PROBLEM :: No pictures in the copy. Write out the listing below exactly.

DATA LISTING ::
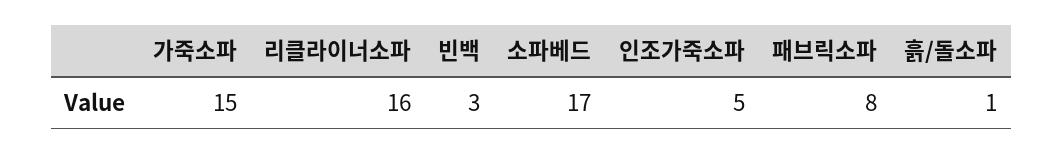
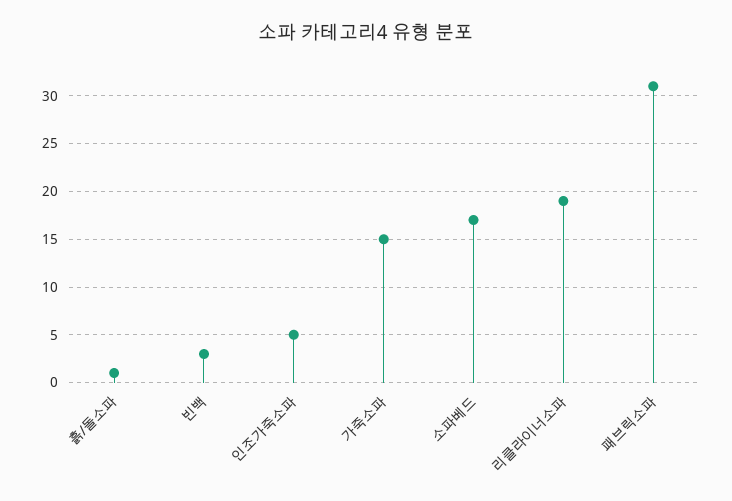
  {
    "가죽소파": 15,
-   "리클라이너소파": 16,
+   "리클라이너소파": 19,
    "빈백": 3,
    "소파베드": 17,
    "인조가죽소파": 5,
-   "패브릭소파": 8,
+   "패브릭소파": 31,
    "흙/돌소파": 1
  }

TASK RESPONSE ::
  {
    "가죽소파": 15,
-   "리클라이너소파": 16,
+   "리클라이너소파": 19,
    "빈백": 3,
    "소파베드": 17,
    "인조가죽소파": 5,
-   "패브릭소파": 8,
+   "패브릭소파": 31,
    "흙/돌소파": 1
  }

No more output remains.